Tuesday, January 29, 2013


George McCowan, 1972
Starring: Ray Milland, Sam Elliott, Joan Van Ark, Adam Roarke

Why is this movie called Frogs? Sure, there might be some frogs present - actually I believe they are toads - but there are also a wide variety of reptiles, amphibians, insects and arachnids. Most of these animals - snakes, turtles, geckos, tarantulas, frogs - are not remotely deadly. I can’t think of a way in which frogs or geckos could kill a person and this movie isn’t very good at thinking up ways for that to happen either. Tarantulas could potentially kill you if you’re allergic to their venom (as with bees), but the majority of “killer” animals in this film have no hope of ever actually killing a person. As a result, the death scenes are absurd and laughable. Many of them have to be seen to be believed. Did I mention that the titular frogs croak a lot, but never actually attack anyone?

The Crockett family is beset by a variety of animals and insects (I forgot to mention the butterflies earlier) at their Florida island home after they treat nature like total garbage. A nature photographer accidentally gets involved and implores them to treat the environment better, but his pleas fall of deaf - some might say dead - ears. Between the pollution and pesticide sprays, the animals of the island have had enough and decide to take back what is theirs. 

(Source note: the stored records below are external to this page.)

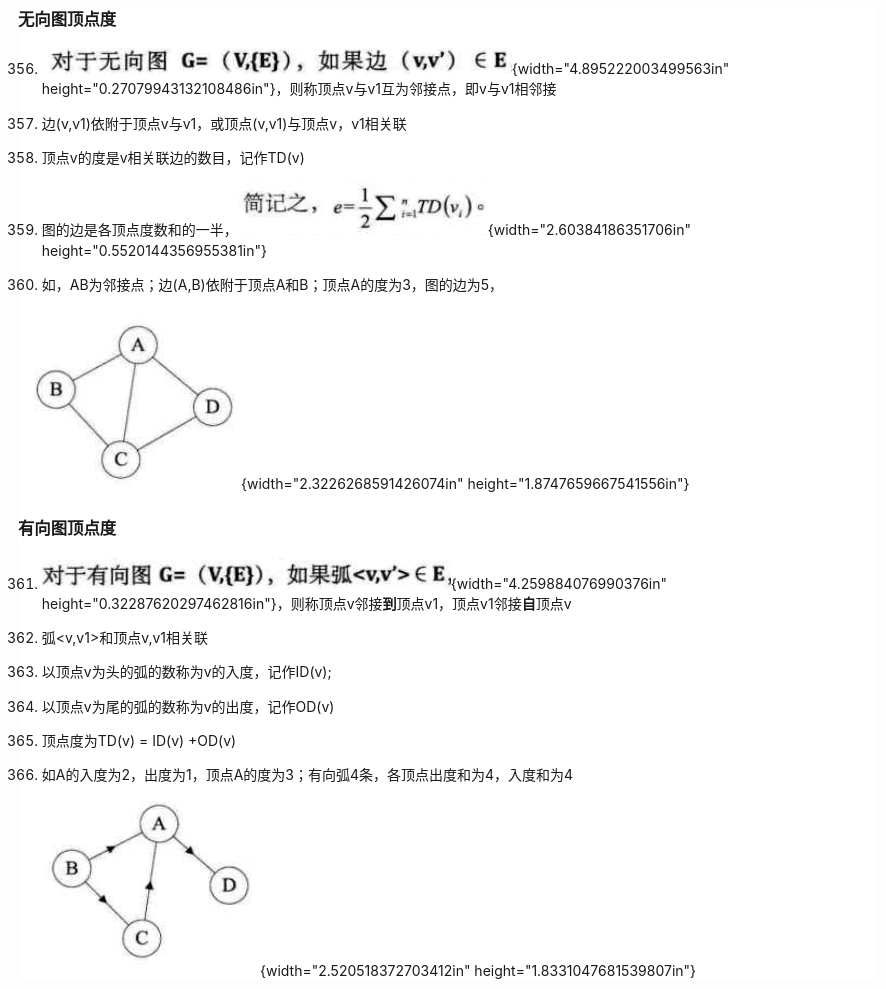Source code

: ### 无向图顶点度

356. ![](media/image101.png){width="4.895222003499563in"
    height="0.27079943132108486in"}，则称顶点v与v1互为邻接点，即v与v1相邻接

357. 边(v,v1)依附于顶点v与v1，或顶点(v,v1)与顶点v，v1相关联

358. 顶点v的度是v相关联边的数目，记作TD(v)

359. 图的边是各顶点度数和的一半，![](media/image102.png){width="2.60384186351706in"
    height="0.5520144356955381in"}

360. 如，AB为邻接点；边(A,B)依附于顶点A和B；顶点A的度为3，图的边为5，

![](media/image103.png){width="2.3226268591426074in"
height="1.8747659667541556in"}

### 有向图顶点度

361. ![](media/image104.png){width="4.259884076990376in"
    height="0.32287620297462816in"}，则称顶点v邻接**到**顶点v1，顶点v1邻接**自**顶点v

362. 弧\<v,v1\>和顶点v,v1相关联

363. 以顶点v为头的弧的数称为v的入度，记作ID(v);

364. 以顶点v为尾的弧的数称为v的出度，记作OD(v)

365. 顶点度为TD(v) = ID(v) +OD(v)

366. 如A的入度为2，出度为1，顶点A的度为3；有向弧4条，各顶点出度和为4，入度和为4

![](media/image105.png){width="2.520518372703412in"
height="1.8331047681539807in"}
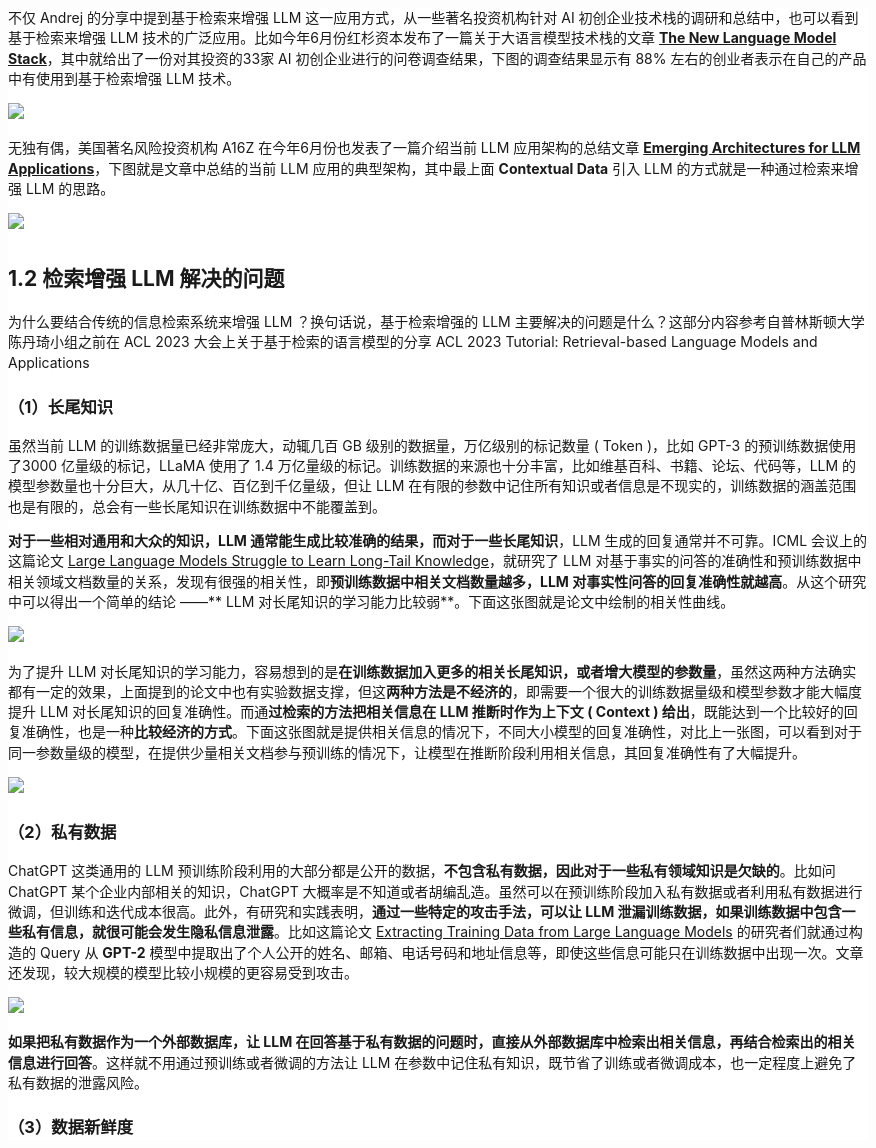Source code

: 不仅 Andrej 的分享中提到基于检索来增强 LLM 这一应用方式，从一些著名投资机构针对 AI 初创企业技术栈的调研和总结中，也可以看到基于检索来增强 LLM 技术的广泛应用。比如今年6月份红杉资本发布了一篇关于大语言模型技术栈的文章 [**The New Language Model Stack**](https://www.sequoiacap.com/article/llm-stack-perspective/ "The New Language Model Stack")，其中就给出了一份对其投资的33家 AI 初创企业进行的问卷调查结果，下图的调查结果显示有 88% 左右的创业者表示在自己的产品中有使用到基于检索增强 LLM 技术。

![](https://cdn.jsdelivr.net/gh/makaspacex/PictureZone@main/libs/wdndev/image/lnxah_g3hd_8SO-i3ytSj.png)

无独有偶，美国著名风险投资机构 A16Z 在今年6月份也发表了一篇介绍当前 LLM 应用架构的总结文章 [**Emerging Architectures for LLM Applications**](https://a16z.com/emerging-architectures-for-llm-applications/ "Emerging Architectures for LLM Applications")，下图就是文章中总结的当前 LLM 应用的典型架构，其中最上面 **Contextual Data** 引入 LLM 的方式就是一种通过检索来增强 LLM 的思路。

![](https://cdn.jsdelivr.net/gh/makaspacex/PictureZone@main/libs/wdndev/image/v0f4orzl_h_yGJuG_bdua.png)

## 1.2 检索增强 LLM 解决的问题

为什么要结合传统的信息检索系统来增强 LLM ？换句话说，基于检索增强的 LLM 主要解决的问题是什么？这部分内容参考自普林斯顿大学陈丹琦小组之前在 ACL 2023 大会上关于基于检索的语言模型的分享 ACL 2023 Tutorial: Retrieval-based Language Models and Applications

### （1）长尾知识

虽然当前 LLM 的训练数据量已经非常庞大，动辄几百 GB 级别的数据量，万亿级别的标记数量 ( Token )，比如 GPT-3 的预训练数据使用了3000 亿量级的标记，LLaMA 使用了 1.4 万亿量级的标记。训练数据的来源也十分丰富，比如维基百科、书籍、论坛、代码等，LLM 的模型参数量也十分巨大，从几十亿、百亿到千亿量级，但让 LLM 在有限的参数中记住所有知识或者信息是不现实的，训练数据的涵盖范围也是有限的，总会有一些长尾知识在训练数据中不能覆盖到。

**对于一些相对通用和大众的知识，LLM 通常能生成比较准确的结果，而对于一些长尾知识**，LLM 生成的回复通常并不可靠。ICML 会议上的这篇论文 [Large Language Models Struggle to Learn Long-Tail Knowledge](https://arxiv.org/abs/2211.08411 "Large Language Models Struggle to Learn Long-Tail Knowledge")，就研究了 LLM 对基于事实的问答的准确性和预训练数据中相关领域文档数量的关系，发现有很强的相关性，即**预训练数据中相关文档数量越多，LLM 对事实性问答的回复准确性就越高**。从这个研究中可以得出一个简单的结论 ——\*\* LLM 对长尾知识的学习能力比较弱\*\*。下面这张图就是论文中绘制的相关性曲线。

![](https://cdn.jsdelivr.net/gh/makaspacex/PictureZone@main/libs/wdndev/image/vwb__1luhn_Zt5fmtuoy1.png)

为了提升 LLM 对长尾知识的学习能力，容易想到的是**在训练数据加入更多的相关长尾知识，或者增大模型的参数量**，虽然这两种方法确实都有一定的效果，上面提到的论文中也有实验数据支撑，但这**两种方法是不经济的**，即需要一个很大的训练数据量级和模型参数才能大幅度提升 LLM 对长尾知识的回复准确性。而通**过检索的方法把相关信息在 LLM 推断时作为上下文 ( Context ) 给出**，既能达到一个比较好的回复准确性，也是一种**比较经济的方式**。下面这张图就是提供相关信息的情况下，不同大小模型的回复准确性，对比上一张图，可以看到对于同一参数量级的模型，在提供少量相关文档参与预训练的情况下，让模型在推断阶段利用相关信息，其回复准确性有了大幅提升。

![](https://cdn.jsdelivr.net/gh/makaspacex/PictureZone@main/libs/wdndev/image/0_at8gi833_ASu3c3gFOm.png)

### （2）私有数据

ChatGPT 这类通用的 LLM 预训练阶段利用的大部分都是公开的数据，**不包含私有数据，因此对于一些私有领域知识是欠缺的**。比如问 ChatGPT 某个企业内部相关的知识，ChatGPT 大概率是不知道或者胡编乱造。虽然可以在预训练阶段加入私有数据或者利用私有数据进行微调，但训练和迭代成本很高。此外，有研究和实践表明，**通过一些特定的攻击手法，可以让 LLM 泄漏训练数据，如果训练数据中包含一些私有信息，就很可能会发生隐私信息泄露**。比如这篇论文 [Extracting Training Data from Large Language Models](https://arxiv.org/abs/2012.07805 "Extracting Training Data from Large Language Models") 的研究者们就通过构造的 Query 从 **GPT-2** 模型中提取出了个人公开的姓名、邮箱、电话号码和地址信息等，即使这些信息可能只在训练数据中出现一次。文章还发现，较大规模的模型比较小规模的更容易受到攻击。

![](https://cdn.jsdelivr.net/gh/makaspacex/PictureZone@main/libs/wdndev/image/09jzx3c10e_6ahdUt6JDi.png)

**如果把私有数据作为一个外部数据库，让 LLM 在回答基于私有数据的问题时，直接从外部数据库中检索出相关信息，再结合检索出的相关信息进行回答**。这样就不用通过预训练或者微调的方法让 LLM 在参数中记住私有知识，既节省了训练或者微调成本，也一定程度上避免了私有数据的泄露风险。

### （3）数据新鲜度
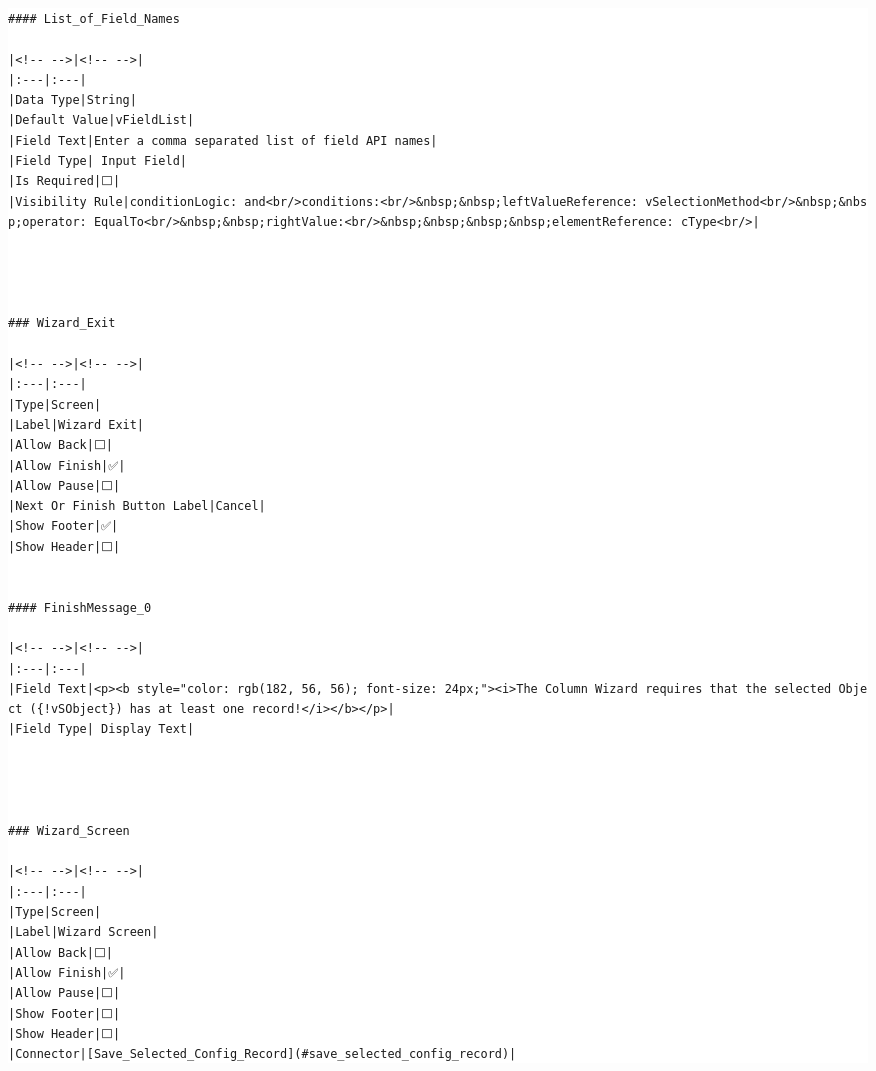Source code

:    
    
    
    #### List_of_Field_Names
    
    |<!-- -->|<!-- -->|
    |:---|:---|
    |Data Type|String|
    |Default Value|vFieldList|
    |Field Text|Enter a comma separated list of field API names|
    |Field Type| Input Field|
    |Is Required|⬜|
    |Visibility Rule|conditionLogic: and<br/>conditions:<br/>&nbsp;&nbsp;leftValueReference: vSelectionMethod<br/>&nbsp;&nbsp;operator: EqualTo<br/>&nbsp;&nbsp;rightValue:<br/>&nbsp;&nbsp;&nbsp;&nbsp;elementReference: cType<br/>|
    
    
    
    
    ### Wizard_Exit
    
    |<!-- -->|<!-- -->|
    |:---|:---|
    |Type|Screen|
    |Label|Wizard Exit|
    |Allow Back|⬜|
    |Allow Finish|✅|
    |Allow Pause|⬜|
    |Next Or Finish Button Label|Cancel|
    |Show Footer|✅|
    |Show Header|⬜|
    
    
    #### FinishMessage_0
    
    |<!-- -->|<!-- -->|
    |:---|:---|
    |Field Text|<p><b style="color: rgb(182, 56, 56); font-size: 24px;"><i>The ﻿﻿Column Wizard requires that the selected Object ({!vSObject}) has at least one record!</i></b></p>|
    |Field Type| Display Text|
    
    
    
    
    ### Wizard_Screen
    
    |<!-- -->|<!-- -->|
    |:---|:---|
    |Type|Screen|
    |Label|Wizard Screen|
    |Allow Back|⬜|
    |Allow Finish|✅|
    |Allow Pause|⬜|
    |Show Footer|⬜|
    |Show Header|⬜|
    |Connector|[Save_Selected_Config_Record](#save_selected_config_record)|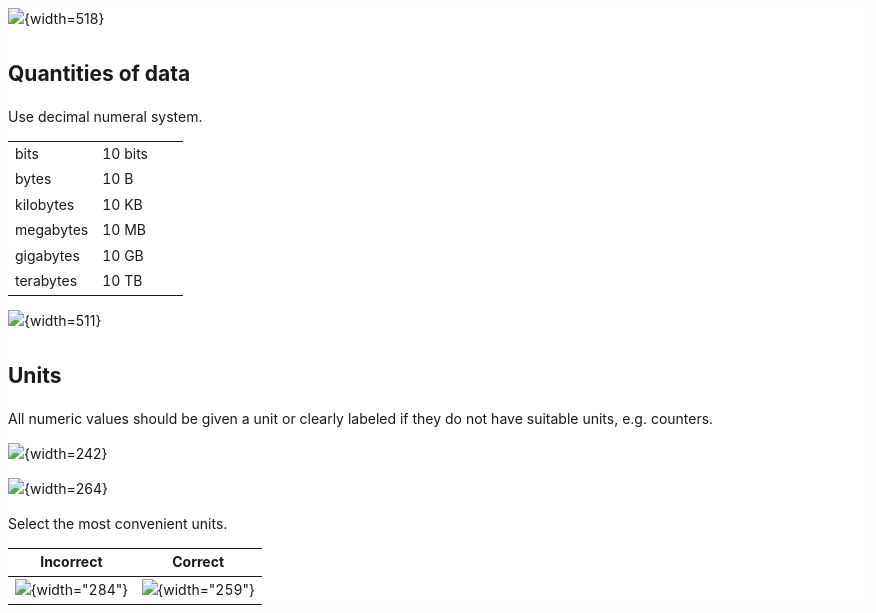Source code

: 
![](run.png){width=518}

## Quantities of data

Use decimal numeral system.

<table style="none">
<tr>
    <td width="50%">bits</td>
    <td width="50%">10 bits</td>
</tr>
<tr>
    <td>bytes</td>
    <td>10 B</td>
</tr>
<tr>
    <td>kilobytes</td>
    <td>10 KB</td>
</tr>
<tr>
    <td>megabytes</td>
    <td>10 MB</td>
</tr>
<tr>
    <td>gigabytes</td>
    <td>10 GB</td>
</tr>
<tr>
    <td>terabytes</td>
    <td>10 TB</td>
</tr>
</table>

![](data_formats_tree.png){width=511}

## Units

All numeric values should be given a unit or clearly labeled if they do not have suitable units, e.g. counters.

![](period.png){width=242}

![](no_units.png){width=264}

Select the most convenient units.

| <format color="Red" style="bold">Incorrect                                  </format> | <format color="Green" style="bold"> Correct                       </format> |
|---------------------------------------------------------------------------------------|-----------------------------------------------------------------------------|
| ![](connection_incorrect.png){width="284"}                                            | ![](connection_correct.png){width="259"}                                    |
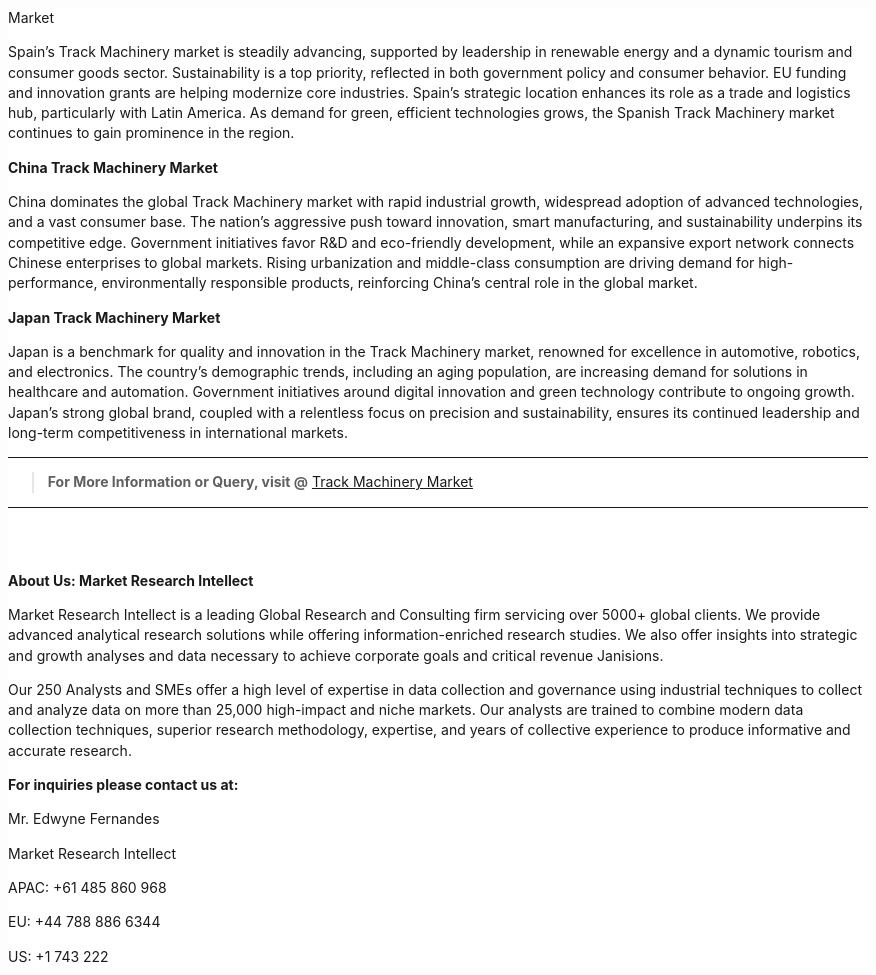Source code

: Market</strong></p><p class="" data-start="4424" data-end="4975">Spain&rsquo;s Track Machinery market is steadily advancing, supported by leadership in renewable energy and a dynamic tourism and consumer goods sector. Sustainability is a top priority, reflected in both government policy and consumer behavior. EU funding and innovation grants are helping modernize core industries. Spain&rsquo;s strategic location enhances its role as a trade and logistics hub, particularly with Latin America. As demand for green, efficient technologies grows, the Spanish Track Machinery market continues to gain prominence in the region.</p><p class="" data-start="4977" data-end="5589"><strong data-start="4977" data-end="4998">China Track Machinery Market</strong></p><p class="" data-start="4977" data-end="5589">China dominates the global Track Machinery market with rapid industrial growth, widespread adoption of advanced technologies, and a vast consumer base. The nation&rsquo;s aggressive push toward innovation, smart manufacturing, and sustainability underpins its competitive edge. Government initiatives favor R&amp;D and eco-friendly development, while an expansive export network connects Chinese enterprises to global markets. Rising urbanization and middle-class consumption are driving demand for high-performance, environmentally responsible products, reinforcing China&rsquo;s central role in the global market.</p><p class="" data-start="5591" data-end="6162"><strong data-start="5591" data-end="5612">Japan Track Machinery Market</strong></p><p class="" data-start="5591" data-end="6162">Japan is a benchmark for quality and innovation in the Track Machinery market, renowned for excellence in automotive, robotics, and electronics. The country&rsquo;s demographic trends, including an aging population, are increasing demand for solutions in healthcare and automation. Government initiatives around digital innovation and green technology contribute to ongoing growth. Japan&rsquo;s strong global brand, coupled with a relentless focus on precision and sustainability, ensures its continued leadership and long-term competitiveness in international markets.</p><hr /><blockquote><p><span class="font-[700]"><strong>For More Information or Query, visit&nbsp;@</strong>&nbsp;</span><span class="font-[700]"><a href="https://www.marketresearchintellect.com/product/global-track-machinery-market/?utm_source=Linkedin&utm_medium=019" target="_blank" data-tracking-control-name="article-ssr-frontend-pulse_little-text-block" data-tracking-will-navigate="" data-test-link="">Track Machinery Market</a></span></p></blockquote><hr /><h3>&nbsp;</h3><p><strong><span class="font-[700]">About Us: Market Research Intellect</span></strong></p><p><span class="">Market Research Intellect is a leading Global Research and Consulting firm servicing over 5000+ global clients. We provide advanced analytical research solutions while offering information-enriched research studies.&nbsp;</span>We also offer insights into strategic and growth analyses and data necessary to achieve corporate goals and critical revenue Janisions.</p><p><span class="">Our 250 Analysts and SMEs offer a high level of expertise in data collection and governance using industrial techniques to collect and analyze data on more than 25,000 high-impact and niche markets. Our analysts are trained to combine modern data collection techniques, superior research methodology, expertise, and years of collective experience to produce informative and accurate research.</span></p><p><strong>For inquiries please contact us at:</strong></p><p>Mr. Edwyne Fernandes</p><p>Market Research Intellect</p><p>APAC: +61 485 860 968</p><p>EU: +44 788 886 6344</p><p>US: +1 743 222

This is another movie where someone treats the environment poorly and all hell rains down upon them. Unlike most other films in this genre, which attempt a sort of thin scientific explanation, Frogs doesn’t even bother to give a reason. Most of the animals used are real (some of the scenes seem to be bolstered with stock footage), not props, which brings a little more credibility to the film, but it also makes it a little more dull. The swamp can be a scary place, but not in Frogs. The animals are overly intelligent and seem to have some sort of inter-species telepathy that allows them to gang up on the humans. Most of the deaths involve the animals getting together and scaring the humans into accidentally killing themselves. If I had to listen to incessant croaking like that all the time, I would probably accidentally kill myself too. 

There’s a relatively high body count with a bit of gore. Frogs is surprisingly well-cast, with Ray Milland making a particularly welcome presence. It’s adequately acted, well directed overall, and the swamp-based set is nice to look at. Unfortunately there are many slow, dialogue heavy scenes. The movie has no major climax, but I disliked most of the characters enough that I was happy to spend 90 minutes watching them die and then have everyone wander off into the sunset. Frogs is flawed, but amusing and is the sort of film to watch in a room full of horror fans. Preferably intoxicated. It’s funny and lighthearted and while it attempts to take itself seriously, there is no way any audience could have done the same. If you like a lot of cheese with your movies, then Frogs is definitely for you. Check out the DVD from MGM.